WD -wants- the low- mid- server market. As it stands without the necessary SATA controllers, the WD740GD's major market may remain the enthusiast crowd.
That's interesting - is there a reason they would not go after the big retail system boys? I recall that once the general public became aware of drive rotational speed and Dell, Gateway etc. began advertising 7200 RPM drives they fairly quickly became the standard for even basic home systems. Given the way the home/desktop market has gotten crunched I would think that those guys would be looking for something like this to help rebuild a premium PC market.
Are any of the big guys building 10K SATA systems yet? Could WD provide enough to meet the demand of a Dell?
While active & vocal, does the "enthusiast" represent a significant market in the PC industry?
I do not know how typical I am, but with a couple $100K in SCSI hardware it will be some time before I don't need SCSI support in my systems, so they will have it. I could consider one of these drives for OS, but it is just another thing to deal with so I will be conservative there. I tend to think this is the approach most businesses will have - when paying the mortgage is on the line you tend to be careful, particularly when you don't need a new option.
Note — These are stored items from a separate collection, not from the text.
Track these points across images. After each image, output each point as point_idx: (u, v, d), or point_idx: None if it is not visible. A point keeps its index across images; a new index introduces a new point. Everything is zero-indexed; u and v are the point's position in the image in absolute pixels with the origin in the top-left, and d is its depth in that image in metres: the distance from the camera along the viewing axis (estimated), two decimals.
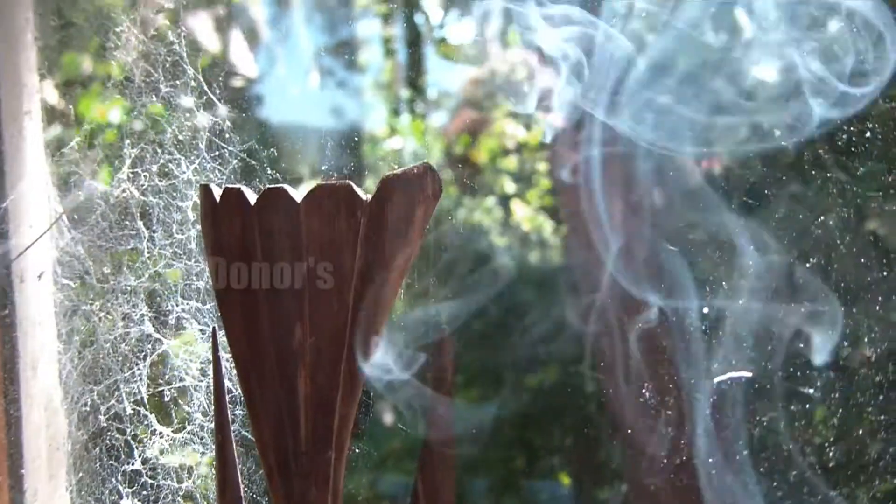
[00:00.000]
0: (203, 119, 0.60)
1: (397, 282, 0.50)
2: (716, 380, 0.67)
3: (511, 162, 1.95)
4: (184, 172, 0.61)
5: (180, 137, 0.61)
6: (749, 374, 0.68)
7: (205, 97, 0.61)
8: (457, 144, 1.88)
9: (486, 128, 1.93)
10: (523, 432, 1.53)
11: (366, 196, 0.47)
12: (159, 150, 0.61)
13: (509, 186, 1.93)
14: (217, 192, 0.48)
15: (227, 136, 0.60)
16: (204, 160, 0.61)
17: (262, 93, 1.13)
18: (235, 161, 0.61)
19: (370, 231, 0.49)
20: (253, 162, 0.60)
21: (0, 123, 0.62)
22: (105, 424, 0.63)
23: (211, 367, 0.62)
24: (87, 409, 0.64)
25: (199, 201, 0.49)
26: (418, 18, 2.50)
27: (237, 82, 0.78)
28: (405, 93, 2.36)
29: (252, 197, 0.48)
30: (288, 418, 0.49)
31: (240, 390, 0.62)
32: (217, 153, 0.61)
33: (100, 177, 0.62)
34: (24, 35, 0.65)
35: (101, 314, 0.63)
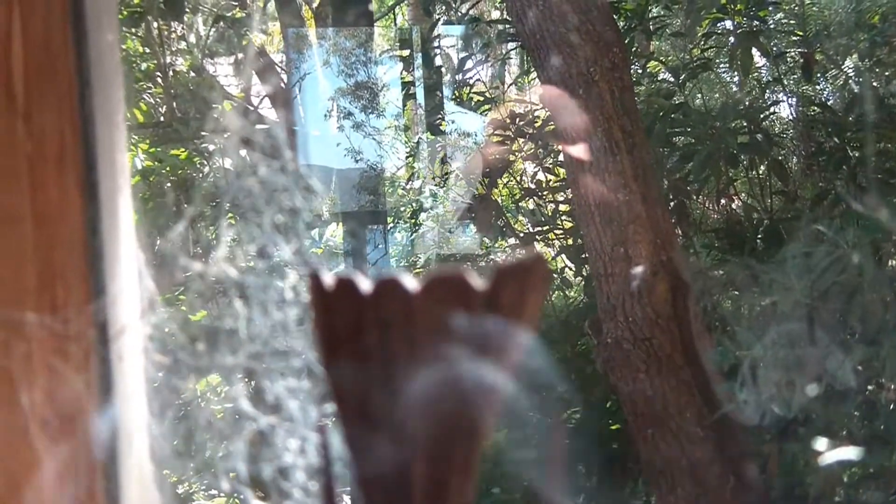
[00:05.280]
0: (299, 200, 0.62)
1: (511, 370, 0.52)
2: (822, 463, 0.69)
3: (530, 202, 1.98)
4: (282, 253, 0.62)
5: (278, 219, 0.62)
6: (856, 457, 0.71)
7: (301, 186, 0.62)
8: (476, 185, 1.91)
9: (505, 168, 1.95)
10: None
11: (480, 286, 0.48)
12: (257, 232, 0.62)
13: (529, 226, 1.95)
14: (327, 281, 0.49)
15: (325, 217, 0.61)
16: (303, 241, 0.62)
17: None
18: (339, 244, 0.62)
19: (485, 320, 0.50)
20: (359, 246, 0.61)
21: (99, 205, 0.63)
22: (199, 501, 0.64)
23: (312, 446, 0.63)
24: (182, 485, 0.64)
25: (308, 289, 0.50)
26: (438, 61, 2.52)
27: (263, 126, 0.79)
28: (425, 135, 2.38)
29: (364, 286, 0.49)
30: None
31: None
32: (316, 233, 0.62)
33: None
34: (117, 115, 0.65)
35: (197, 390, 0.64)
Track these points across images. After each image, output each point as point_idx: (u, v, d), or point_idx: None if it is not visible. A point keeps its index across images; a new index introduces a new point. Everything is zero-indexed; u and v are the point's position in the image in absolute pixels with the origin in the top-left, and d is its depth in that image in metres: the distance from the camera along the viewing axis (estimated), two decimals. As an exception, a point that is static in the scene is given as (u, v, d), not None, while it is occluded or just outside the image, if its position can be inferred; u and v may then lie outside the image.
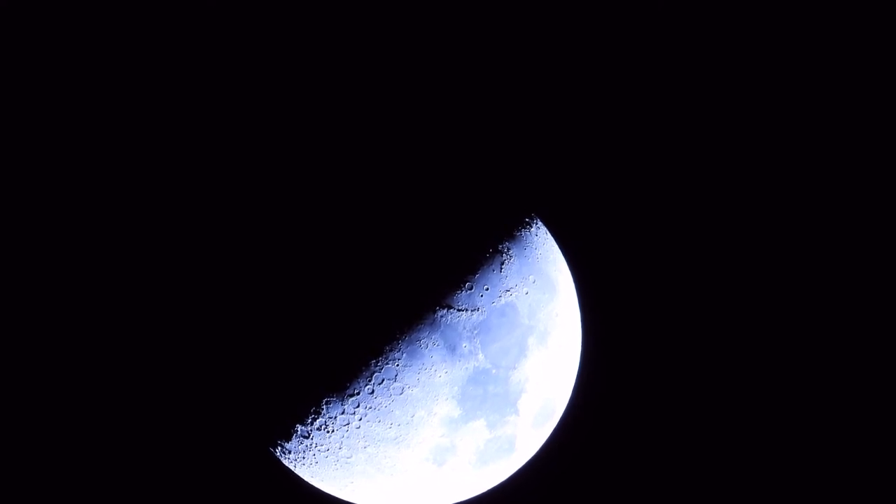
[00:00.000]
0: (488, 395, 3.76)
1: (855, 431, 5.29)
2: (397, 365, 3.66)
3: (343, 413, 3.74)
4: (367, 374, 3.66)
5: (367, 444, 3.78)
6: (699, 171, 5.28)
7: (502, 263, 3.82)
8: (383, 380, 3.68)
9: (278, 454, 4.01)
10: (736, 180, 5.33)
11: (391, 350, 3.65)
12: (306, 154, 3.92)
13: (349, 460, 3.85)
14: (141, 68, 4.64)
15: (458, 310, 3.70)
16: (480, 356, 3.72)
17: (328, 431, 3.80)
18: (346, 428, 3.78)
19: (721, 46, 5.22)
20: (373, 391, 3.69)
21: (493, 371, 3.75)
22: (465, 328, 3.71)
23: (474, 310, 3.72)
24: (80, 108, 4.58)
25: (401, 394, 3.70)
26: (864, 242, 5.31)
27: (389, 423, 3.73)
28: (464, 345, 3.69)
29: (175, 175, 4.48)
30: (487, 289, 3.76)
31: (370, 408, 3.72)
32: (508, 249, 3.86)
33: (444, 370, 3.68)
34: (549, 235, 4.08)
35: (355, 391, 3.69)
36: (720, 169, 5.30)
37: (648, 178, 5.15)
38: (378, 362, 3.65)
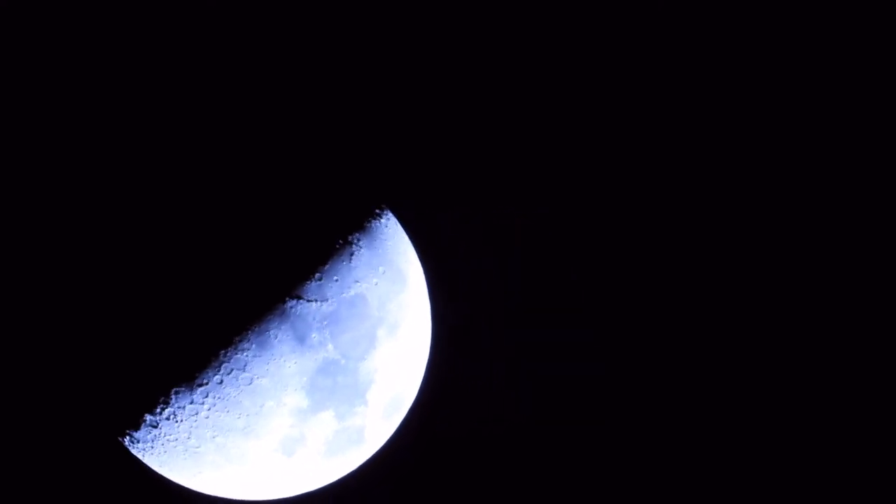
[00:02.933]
0: (337, 386, 3.87)
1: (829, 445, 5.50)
2: (246, 355, 3.75)
3: (192, 403, 3.82)
4: (217, 364, 3.75)
5: (215, 433, 3.86)
6: (555, 161, 5.42)
7: (352, 254, 3.92)
8: (232, 370, 3.76)
9: (127, 443, 4.05)
10: (592, 154, 5.47)
11: (240, 340, 3.74)
12: (150, 146, 3.92)
13: (198, 450, 3.93)
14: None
15: (308, 300, 3.79)
16: (330, 347, 3.83)
17: (177, 421, 3.88)
18: (194, 418, 3.85)
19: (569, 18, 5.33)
20: (222, 381, 3.77)
21: (343, 362, 3.86)
22: (314, 319, 3.81)
23: (324, 300, 3.82)
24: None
25: (250, 384, 3.78)
26: (862, 250, 5.48)
27: (238, 413, 3.82)
28: (313, 335, 3.80)
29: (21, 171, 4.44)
30: (337, 280, 3.86)
31: (219, 398, 3.80)
32: (358, 240, 3.96)
33: (294, 361, 3.79)
34: (400, 227, 4.18)
35: (204, 381, 3.77)
36: (567, 150, 5.44)
37: (499, 170, 5.28)
38: (227, 352, 3.74)
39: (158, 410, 3.85)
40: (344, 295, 3.87)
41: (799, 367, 5.47)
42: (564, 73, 5.39)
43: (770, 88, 5.43)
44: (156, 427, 3.91)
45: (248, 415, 3.82)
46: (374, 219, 4.08)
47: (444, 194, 5.11)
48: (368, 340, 3.92)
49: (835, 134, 5.42)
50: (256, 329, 3.72)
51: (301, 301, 3.77)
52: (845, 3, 5.31)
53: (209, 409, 3.81)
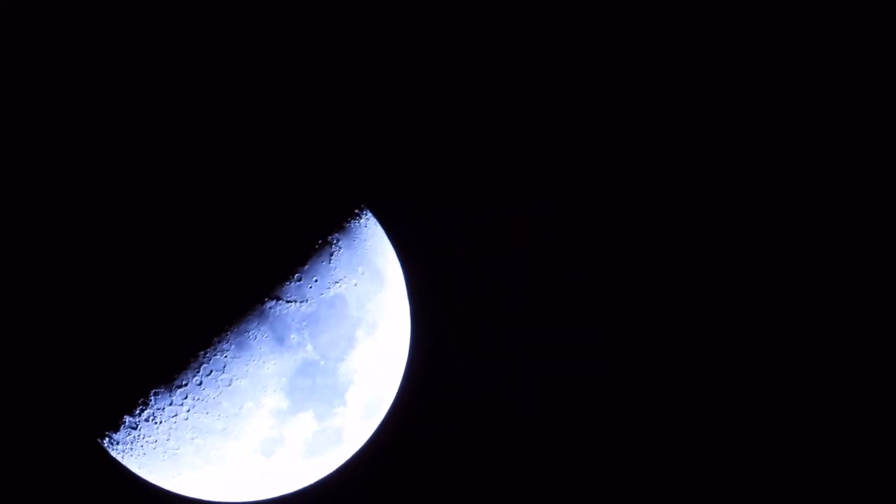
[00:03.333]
0: (316, 387, 3.88)
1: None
2: (226, 356, 3.76)
3: (171, 404, 3.83)
4: (196, 365, 3.76)
5: (195, 435, 3.87)
6: (555, 161, 5.43)
7: (331, 255, 3.93)
8: (211, 371, 3.77)
9: (106, 445, 4.05)
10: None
11: (220, 341, 3.75)
12: (125, 148, 3.93)
13: (177, 452, 3.94)
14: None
15: (287, 301, 3.80)
16: (309, 348, 3.84)
17: (156, 423, 3.88)
18: (174, 419, 3.86)
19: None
20: (201, 382, 3.77)
21: (322, 363, 3.87)
22: (293, 320, 3.82)
23: (303, 301, 3.84)
24: None
25: (229, 385, 3.79)
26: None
27: (217, 414, 3.83)
28: (292, 336, 3.81)
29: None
30: (316, 280, 3.87)
31: (198, 399, 3.81)
32: (338, 241, 3.97)
33: (273, 361, 3.80)
34: (379, 227, 4.20)
35: (183, 382, 3.78)
36: (529, 155, 5.45)
37: (476, 169, 5.29)
38: (206, 353, 3.74)
39: (138, 412, 3.85)
40: (323, 295, 3.88)
41: (799, 367, 5.47)
42: (560, 70, 5.40)
43: (769, 88, 5.44)
44: (135, 429, 3.91)
45: (227, 416, 3.82)
46: (354, 219, 4.10)
47: (422, 193, 5.12)
48: (347, 341, 3.93)
49: (835, 134, 5.43)
50: (236, 330, 3.74)
51: (280, 302, 3.79)
52: (845, 3, 5.32)
53: (188, 411, 3.82)
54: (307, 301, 3.84)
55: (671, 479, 5.48)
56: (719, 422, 5.49)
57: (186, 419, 3.84)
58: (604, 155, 5.49)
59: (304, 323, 3.83)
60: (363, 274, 4.03)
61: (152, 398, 3.80)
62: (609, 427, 5.51)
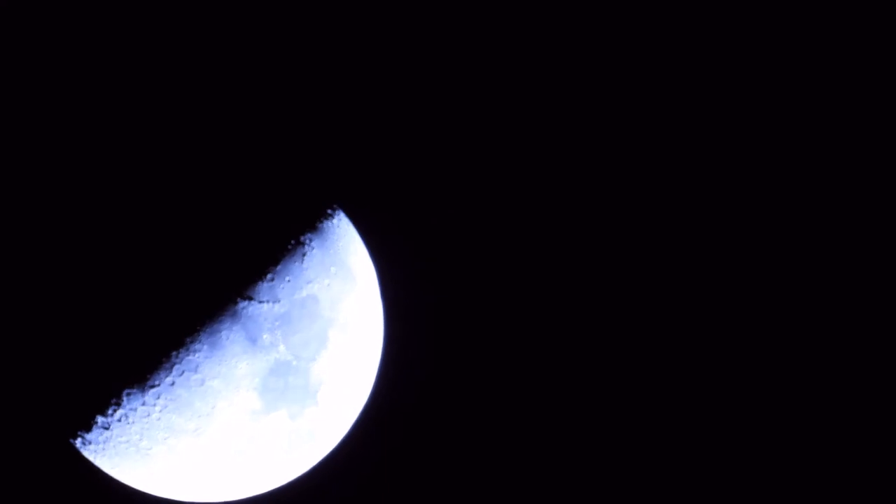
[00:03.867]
0: (289, 387, 3.90)
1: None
2: (198, 356, 3.77)
3: (143, 404, 3.84)
4: (168, 365, 3.77)
5: (167, 435, 3.89)
6: (488, 163, 5.42)
7: (304, 255, 3.95)
8: (184, 371, 3.79)
9: (78, 445, 4.06)
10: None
11: (192, 342, 3.75)
12: (98, 144, 3.93)
13: (150, 452, 3.96)
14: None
15: (260, 301, 3.81)
16: (281, 348, 3.85)
17: (128, 422, 3.89)
18: (146, 419, 3.87)
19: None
20: (173, 382, 3.79)
21: (294, 363, 3.89)
22: (266, 320, 3.84)
23: (276, 301, 3.85)
24: None
25: (201, 385, 3.80)
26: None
27: (190, 414, 3.84)
28: (265, 336, 3.82)
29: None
30: (289, 280, 3.89)
31: (171, 399, 3.83)
32: (310, 241, 3.98)
33: (245, 362, 3.81)
34: (352, 226, 4.21)
35: (156, 382, 3.79)
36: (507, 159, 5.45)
37: (448, 167, 5.29)
38: (179, 354, 3.74)
39: (110, 412, 3.86)
40: (296, 296, 3.90)
41: (799, 368, 5.48)
42: (546, 64, 5.40)
43: (768, 89, 5.45)
44: (107, 429, 3.92)
45: (199, 416, 3.83)
46: (326, 219, 4.11)
47: (409, 194, 5.12)
48: (319, 341, 3.95)
49: (833, 135, 5.44)
50: (208, 330, 3.75)
51: (253, 302, 3.80)
52: (845, 2, 5.32)
53: (161, 411, 3.83)
54: (280, 301, 3.86)
55: (670, 478, 5.49)
56: (718, 422, 5.51)
57: (159, 419, 3.85)
58: (602, 155, 5.49)
59: (277, 323, 3.85)
60: (335, 274, 4.05)
61: (125, 398, 3.81)
62: (609, 427, 5.52)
I know a lot of the mid-level RAID builders (e.g., Rorke) are moving to SATA instead of "PATA" (of course, with SCSI interface) and they might appreciate a drive like this if it were produced in a higher capacity format. Of course, I am not sure how significant these sorts of guys are in terms of total units sold.
Given how long we had to wait for this drive, any speculation on when the capacity might double again?